Maruf answered: “This is what humanity says in Baghdad. When I was in Jerusalem, Jews said that I was a Christian, Muslims that I was a Jew, and Christians that I was a Muslim.”

“What must we think of you then?” said the man.

Maruf said: “Some do not understand me, and revere me. Others do not either, so they revile me. That is what I have come to say. You should think of me as one who has said this.”

A religious man is always misunderstood. If he is not misunderstood, he will not be a religious man.

Humanity lives in a non-religious attitude towards life – sectarian, but not religious. So a religious man is a stranger. And whatsoever you say about him will be wrong, because you are wrong. And remember: whatsoever you say about him – I am not saying that if you say something in his favor that will be right, no; whether you are in favor of him or against him, it makes no difference – whatsoever you say will be wrong about him until you yourself have become a religious consciousness. Before that your reverence is false, your condemnation is false. You may think of him as a sage, and you have misunderstood. You may think of him as a sinner, and again you have misunderstood.

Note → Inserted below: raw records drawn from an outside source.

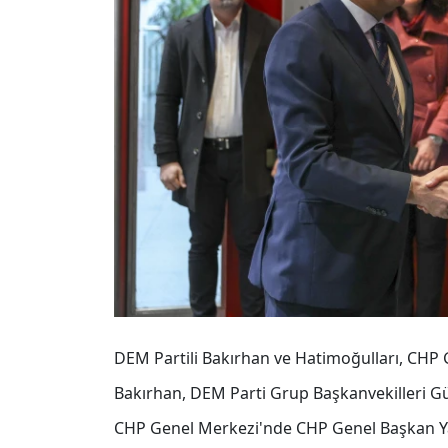
DEM Partili Bakırhan ve Hatimoğulları, CHP Ge
Bakırhan, DEM Parti Grup Başkanvekilleri Gül
CHP Genel Merkezi'nde CHP Genel Başkan Yar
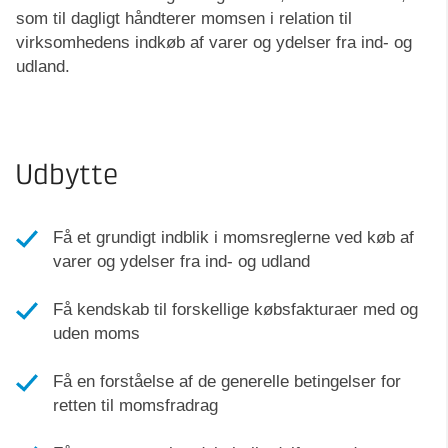
som til dagligt håndterer momsen i relation til
virksomhedens indkøb af varer og ydelser fra ind- og
udland.
Udbytte
Få et grundigt indblik i momsreglerne ved køb af
varer og ydelser fra ind- og udland
Få kendskab til forskellige købsfakturaer med og
uden moms
Få en forståelse af de generelle betingelser for
retten til momsfradrag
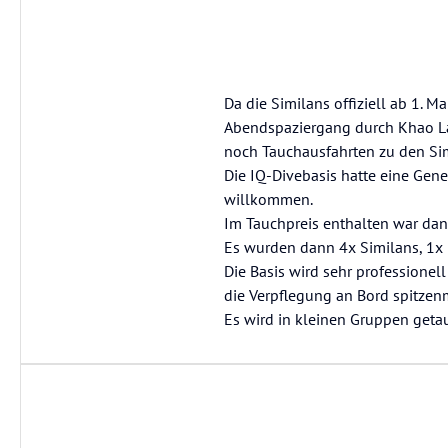
Da die Similans offiziell ab 1.
Abendspaziergang durch Khao Lak
noch Tauchausfahrten zu den Si
Die IQ-Divebasis hatte eine Gen
willkommen.
Im Tauchpreis enthalten war dan
Es wurden dann 4x Similans, 1x
Die Basis wird sehr professionel
die Verpflegung an Bord spitzen
Es wird in kleinen Gruppen getau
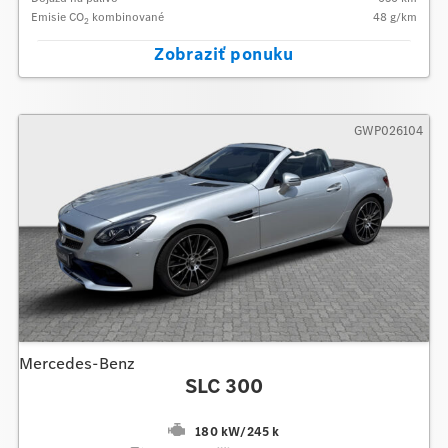
Emisie CO
kombinované
48
g/km
2
Zobraziť ponuku
GWP026104
Mercedes-Benz
SLC 300
180 kW
/
245 k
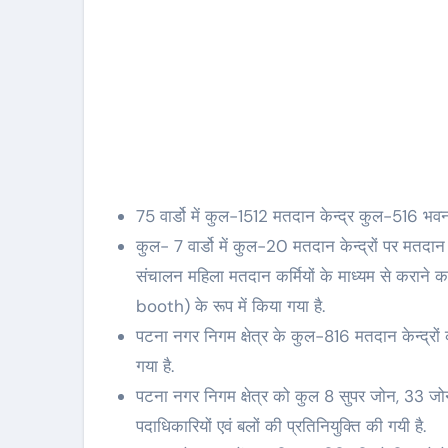
75 वार्डो में कुल-1512 मतदान केन्द्र कुल-516 भवनों
कुल- 7 वार्डो में कुल-20 मतदान केन्द्रों पर मतदान 
संचालन महिला मतदान कर्मियों के माध्यम से कराने 
booth) के रूप में किया गया है.
पटना नगर निगम क्षेत्र के कुल-816 मतदान केन्द्रो
गया है.
पटना नगर निगम क्षेत्र को कुल 8 सुपर जोन, 33 जोन ए
पदाधिकारियों एवं बलों की प्रतिनियुक्ति की गयी है.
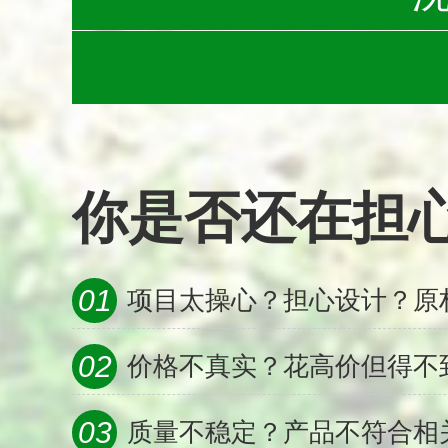
你是否还在担心...
01
项目太操心？担心设计？原
02
价格不真实？花高价但得不
03
质量不稳定？产品不符合相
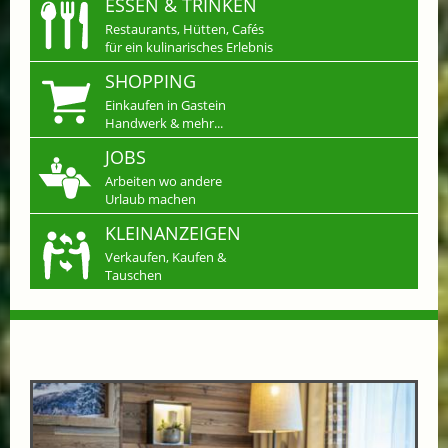
ESSEN & TRINKEN
Restaurants, Hütten, Cafés
für ein kulinarisches Erlebnis
SHOPPING
Einkaufen in Gastein
Handwerk & mehr...
JOBS
Arbeiten wo andere
Urlaub machen
KLEINANZEIGEN
Verkaufen, Kaufen &
Tauschen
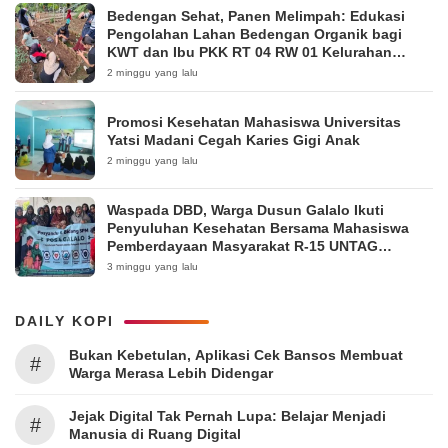
Bedengan Sehat, Panen Melimpah: Edukasi
Pengolahan Lahan Bedengan Organik bagi
KWT dan Ibu PKK RT 04 RW 01 Kelurahan
Pakintelan
2 minggu yang lalu
Promosi Kesehatan Mahasiswa Universitas
Yatsi Madani Cegah Karies Gigi Anak
2 minggu yang lalu
Waspada DBD, Warga Dusun Galalo Ikuti
Penyuluhan Kesehatan Bersama Mahasiswa
Pemberdayaan Masyarakat R-15 UNTAG
Surabaya 2026
3 minggu yang lalu
DAILY KOPI
Bukan Kebetulan, Aplikasi Cek Bansos Membuat
#
Warga Merasa Lebih Didengar
Jejak Digital Tak Pernah Lupa: Belajar Menjadi
#
Manusia di Ruang Digital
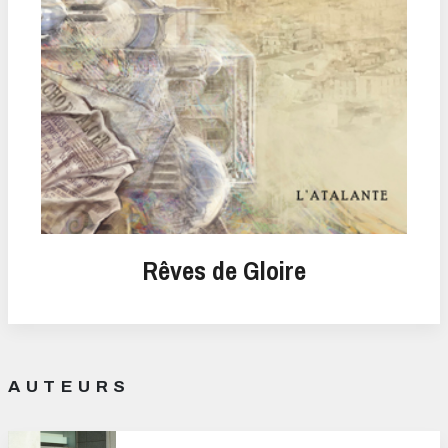
Rêves de Gloire
AUTEURS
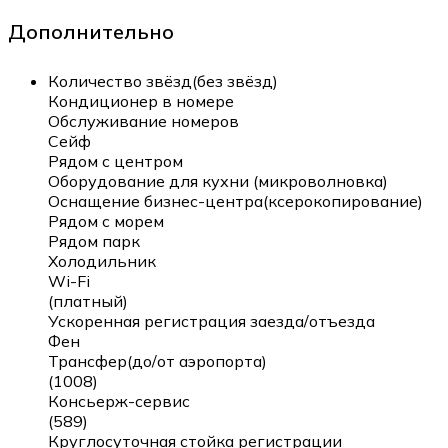
Дополнительно
Количество звёзд(без звёзд)
Кондиционер в номере
Обслуживание номеров
Сейф
Рядом с центром
Оборудование для кухни (микроволновка)
Оснащение бизнес-центра(ксерокопирование)
Рядом с морем
Рядом парк
Холодильник
Wi-Fi
(платный)
Ускоренная регистрация заезда/отъезда
Фен
Трансфер(до/от аэропорта)
(1008)
Консьерж-сервис
(589)
Круглосуточная стойка регистрации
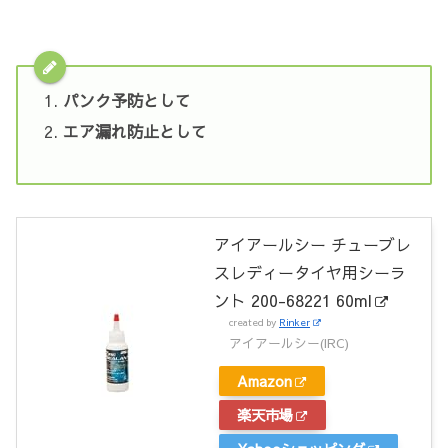
パンク予防として
エア漏れ防止として
アイアールシー チューブレ
スレディータイヤ用シーラ
ント 200-68221 60ml
created by
Rinker
アイアールシー(IRC)
Amazon
楽天市場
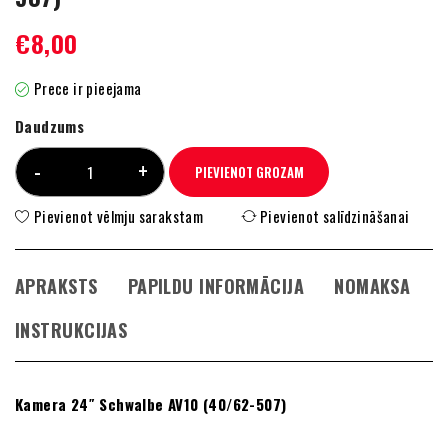
€
8,00
Prece ir pieejama
Daudzums
PIEVIENOT GROZAM
Pievienot vēlmju sarakstam
Pievienot salīdzināšanai
APRAKSTS
PAPILDU INFORMĀCIJA
NOMAKSA
INSTRUKCIJAS
Kamera 24″ Schwalbe AV10 (40/62-507)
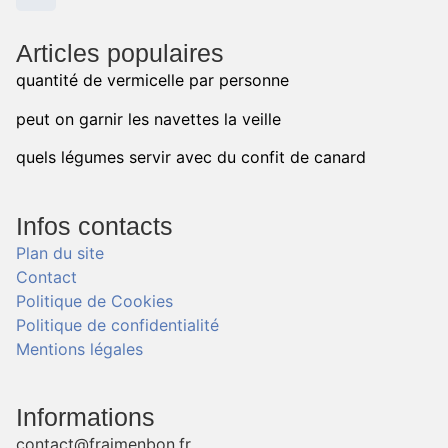
Articles populaires
quantité de vermicelle par personne
peut on garnir les navettes la veille
quels légumes servir avec du confit de canard
Infos contacts
Plan du site
Contact
Politique de Cookies
Politique de confidentialité
Mentions légales
Informations
contact@fraimenbon.fr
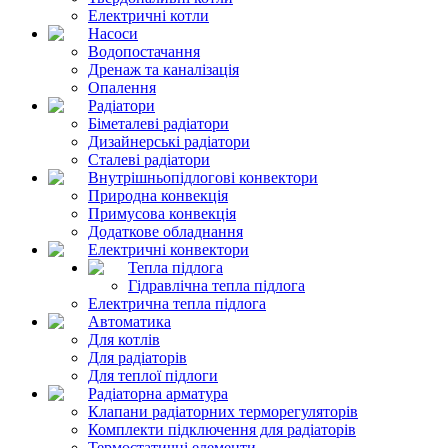
Електричні котли
Насоси
Водопостачання
Дренаж та каналізація
Опалення
Радіатори
Біметалеві радіатори
Дизайнерські радіатори
Сталеві радіатори
Внутрішньопідлогові конвектори
Природна конвекція
Примусова конвекція
Додаткове обладнання
Електричні конвектори
Тепла підлога
Гідравлічна тепла підлога
Електрична тепла підлога
Автоматика
Для котлів
Для радіаторів
Для теплої підлоги
Радіаторна арматура
Клапани радіаторних терморегуляторів
Комплекти підключення для радіаторів
Термостатичні елементи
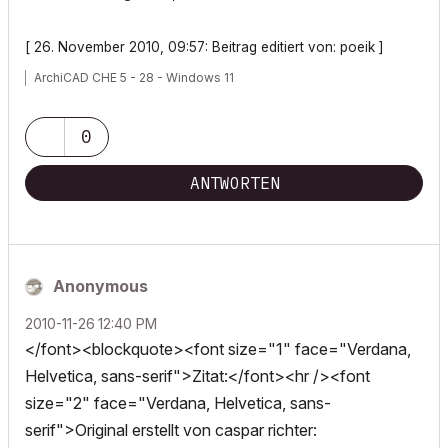
[ 26. November 2010, 09:57: Beitrag editiert von: poeik ]
ArchiCAD CHE 5 - 28 - Windows 11
0
ANTWORTEN
Anonymous
‎2010-11-26
12:40 PM
</font><blockquote><font size="1" face="Verdana,
Helvetica, sans-serif">Zitat:</font><hr /><font
size="2" face="Verdana, Helvetica, sans-
serif">Original erstellt von caspar richter:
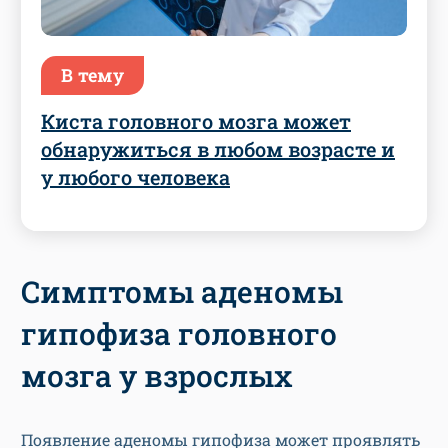
В тему
Киста головного мозга может
обнаружиться в любом возрасте и
у любого человека
Симптомы аденомы
гипофиза головного
мозга у взрослых
Появление аденомы гипофиза может проявлять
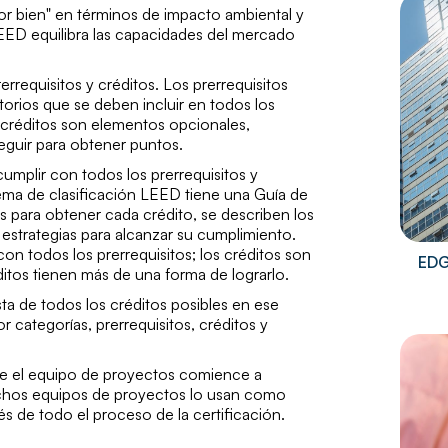
or bien" en términos de impacto ambiental y
LEED equilibra las capacidades del mercado
rrequisitos y créditos. Los prerrequisitos
torios que se deben incluir en todos los
 créditos son elementos opcionales,
eguir para obtener puntos.
cumplir con todos los prerrequisitos y
ma de clasificación LEED tiene una Guía de
os para obtener cada crédito, se describen los
estrategias para alcanzar su cumplimiento.
on todos los prerrequisitos; los créditos son
EDG
itos tienen más de una forma de lograrlo.
a de todos los créditos posibles en ese
 categorías, prerrequisitos, créditos y
ue el equipo de proyectos comience a
 Muchos equipos de proyectos lo usan como
és de todo el proceso de la certificación.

So the first thing to remember is: unless you are right, whatsoever you do, say, be, is going to be wrong. And a religious man is such a tremendous phenomenon, such a strange phenomenon, that you have no language to talk about him. All your words are futile in concern with him. Your whole language is useless, meaningless, because a religious man is religious because he has gone beyond the dualities, and the whole of language exists within dualities.

If you say he is good you are wrong because he is bad also. If you say he is bad you are wrong again because he is good also. And now the trouble arises because you cannot conceive how a good man can be bad also. You can comprehend only a part of the whole, because the other part is by necessity the opposite. It has to be so.

A religious man is a miniature God. Just like God he is paradoxical and contradictory. Just like God he is summer and winter, day and night, life and death. Just like God he is divine and devil both. Then the mind staggers.

The mind is very efficient if you are working in polarities. If you say yes the mind can understand. If you say no the mind can understand. But if you say yes and no both then it goes beyond mind. Unless you have gone beyond mind you cannot have the feeling of what a religious consciousness is.